→ TASK: Make an exact copy of all the entries, but do not reproduce the pictures.

[Saved entries]
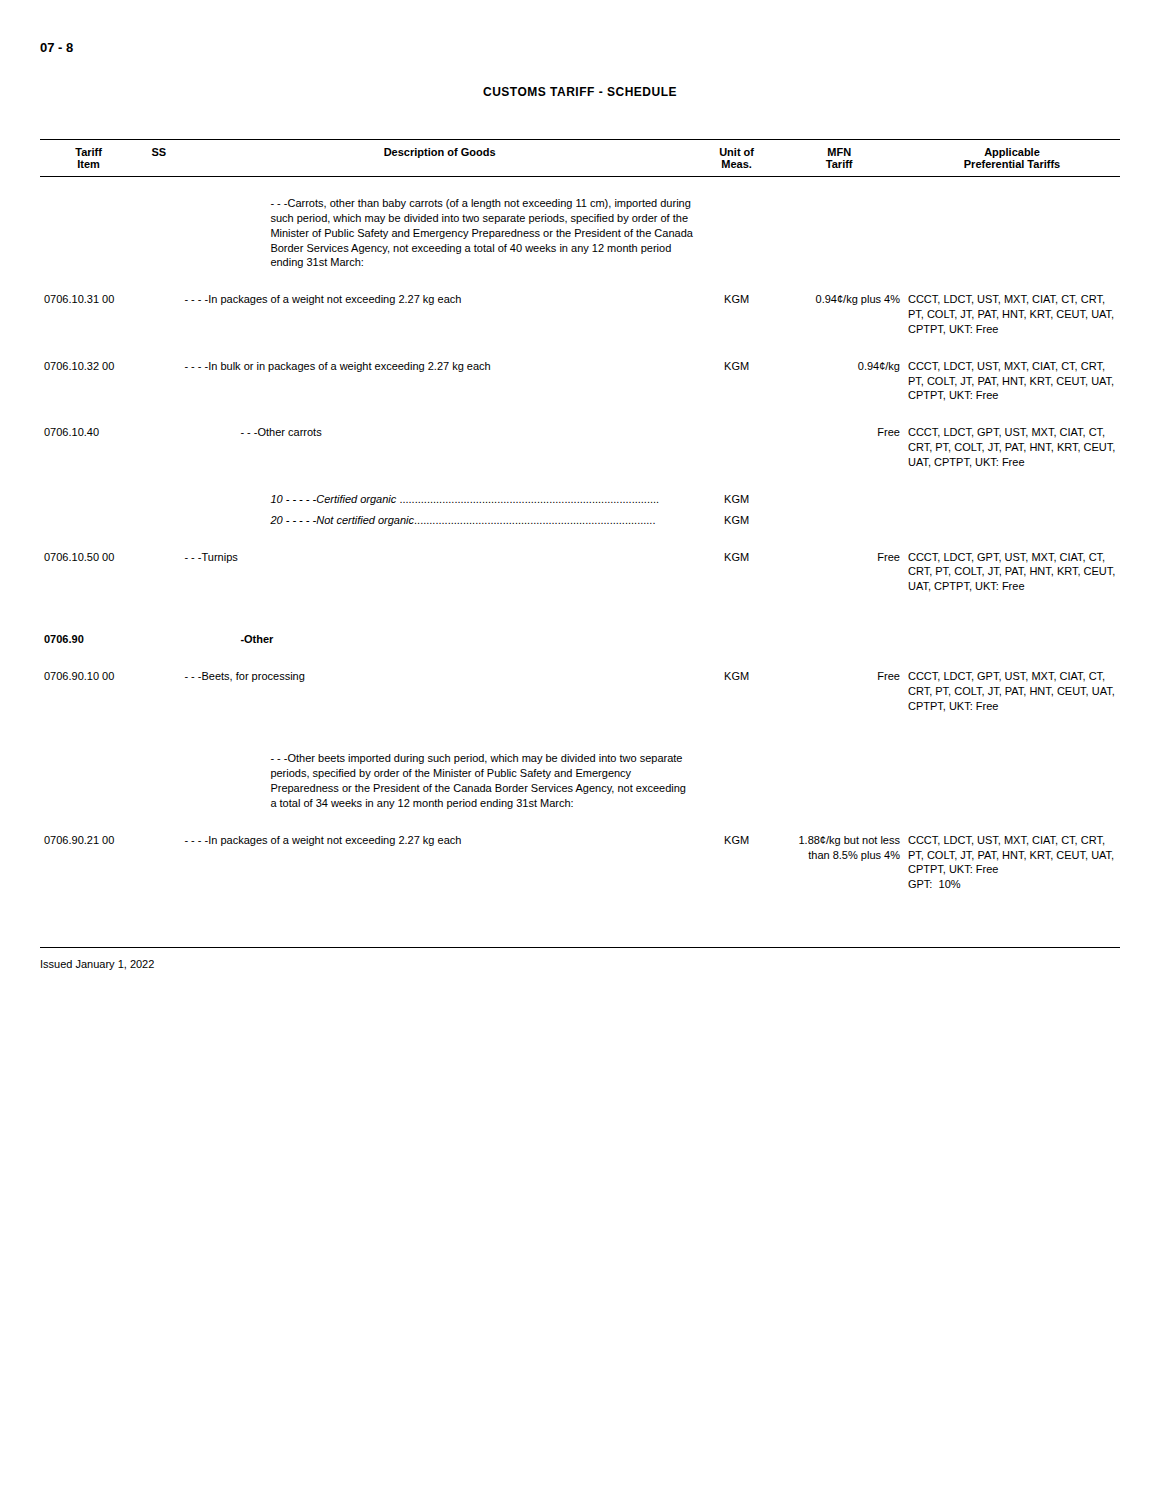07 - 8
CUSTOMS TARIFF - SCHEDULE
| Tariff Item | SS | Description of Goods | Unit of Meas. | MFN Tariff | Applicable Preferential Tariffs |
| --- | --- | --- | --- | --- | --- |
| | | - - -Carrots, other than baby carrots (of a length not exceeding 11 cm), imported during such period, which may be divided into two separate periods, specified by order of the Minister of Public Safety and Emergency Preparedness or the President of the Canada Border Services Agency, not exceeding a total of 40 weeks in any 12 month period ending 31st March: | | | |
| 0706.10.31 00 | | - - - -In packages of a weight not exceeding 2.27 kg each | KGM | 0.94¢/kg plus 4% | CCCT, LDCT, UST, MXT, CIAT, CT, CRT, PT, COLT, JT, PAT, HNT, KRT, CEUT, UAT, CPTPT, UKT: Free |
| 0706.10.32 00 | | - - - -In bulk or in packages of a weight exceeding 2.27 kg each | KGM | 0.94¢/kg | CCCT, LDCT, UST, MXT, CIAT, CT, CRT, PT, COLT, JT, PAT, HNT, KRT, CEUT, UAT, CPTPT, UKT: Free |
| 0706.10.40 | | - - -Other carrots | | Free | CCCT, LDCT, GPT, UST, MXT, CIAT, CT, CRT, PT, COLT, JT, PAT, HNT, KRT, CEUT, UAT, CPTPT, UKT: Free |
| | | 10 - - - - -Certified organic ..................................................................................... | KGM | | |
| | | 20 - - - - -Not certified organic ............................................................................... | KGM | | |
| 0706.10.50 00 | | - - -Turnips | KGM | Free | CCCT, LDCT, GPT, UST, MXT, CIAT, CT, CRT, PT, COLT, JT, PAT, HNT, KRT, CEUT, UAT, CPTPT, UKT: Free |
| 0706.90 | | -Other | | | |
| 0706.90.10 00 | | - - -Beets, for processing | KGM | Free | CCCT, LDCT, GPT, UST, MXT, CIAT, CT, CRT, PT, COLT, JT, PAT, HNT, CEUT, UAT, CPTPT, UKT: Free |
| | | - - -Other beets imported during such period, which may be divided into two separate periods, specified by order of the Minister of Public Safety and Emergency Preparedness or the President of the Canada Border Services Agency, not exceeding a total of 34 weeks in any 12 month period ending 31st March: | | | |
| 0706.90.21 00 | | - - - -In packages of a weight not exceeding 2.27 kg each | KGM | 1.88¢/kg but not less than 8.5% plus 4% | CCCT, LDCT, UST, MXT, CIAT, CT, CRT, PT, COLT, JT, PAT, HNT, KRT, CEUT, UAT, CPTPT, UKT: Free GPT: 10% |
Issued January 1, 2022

→ RESPONSE TO THIS EXERCISE:
07 - 8
CUSTOMS TARIFF - SCHEDULE
| Tariff Item | SS | Description of Goods | Unit of Meas. | MFN Tariff | Applicable Preferential Tariffs |
| --- | --- | --- | --- | --- | --- |
| | | - - -Carrots, other than baby carrots (of a length not exceeding 11 cm), imported during such period, which may be divided into two separate periods, specified by order of the Minister of Public Safety and Emergency Preparedness or the President of the Canada Border Services Agency, not exceeding a total of 40 weeks in any 12 month period ending 31st March: | | | |
| 0706.10.31 00 | | - - - -In packages of a weight not exceeding 2.27 kg each | KGM | 0.94¢/kg plus 4% | CCCT, LDCT, UST, MXT, CIAT, CT, CRT, PT, COLT, JT, PAT, HNT, KRT, CEUT, UAT, CPTPT, UKT: Free |
| 0706.10.32 00 | | - - - -In bulk or in packages of a weight exceeding 2.27 kg each | KGM | 0.94¢/kg | CCCT, LDCT, UST, MXT, CIAT, CT, CRT, PT, COLT, JT, PAT, HNT, KRT, CEUT, UAT, CPTPT, UKT: Free |
| 0706.10.40 | | - - -Other carrots | | Free | CCCT, LDCT, GPT, UST, MXT, CIAT, CT, CRT, PT, COLT, JT, PAT, HNT, KRT, CEUT, UAT, CPTPT, UKT: Free |
| | | 10 - - - - -Certified organic ..................................................................................... | KGM | | |
| | | 20 - - - - -Not certified organic ............................................................................... | KGM | | |
| 0706.10.50 00 | | - - -Turnips | KGM | Free | CCCT, LDCT, GPT, UST, MXT, CIAT, CT, CRT, PT, COLT, JT, PAT, HNT, KRT, CEUT, UAT, CPTPT, UKT: Free |
| 0706.90 | | -Other | | | |
| 0706.90.10 00 | | - - -Beets, for processing | KGM | Free | CCCT, LDCT, GPT, UST, MXT, CIAT, CT, CRT, PT, COLT, JT, PAT, HNT, CEUT, UAT, CPTPT, UKT: Free |
| | | - - -Other beets imported during such period, which may be divided into two separate periods, specified by order of the Minister of Public Safety and Emergency Preparedness or the President of the Canada Border Services Agency, not exceeding a total of 34 weeks in any 12 month period ending 31st March: | | | |
| 0706.90.21 00 | | - - - -In packages of a weight not exceeding 2.27 kg each | KGM | 1.88¢/kg but not less than 8.5% plus 4% | CCCT, LDCT, UST, MXT, CIAT, CT, CRT, PT, COLT, JT, PAT, HNT, KRT, CEUT, UAT, CPTPT, UKT: Free GPT: 10% |
Issued January 1, 2022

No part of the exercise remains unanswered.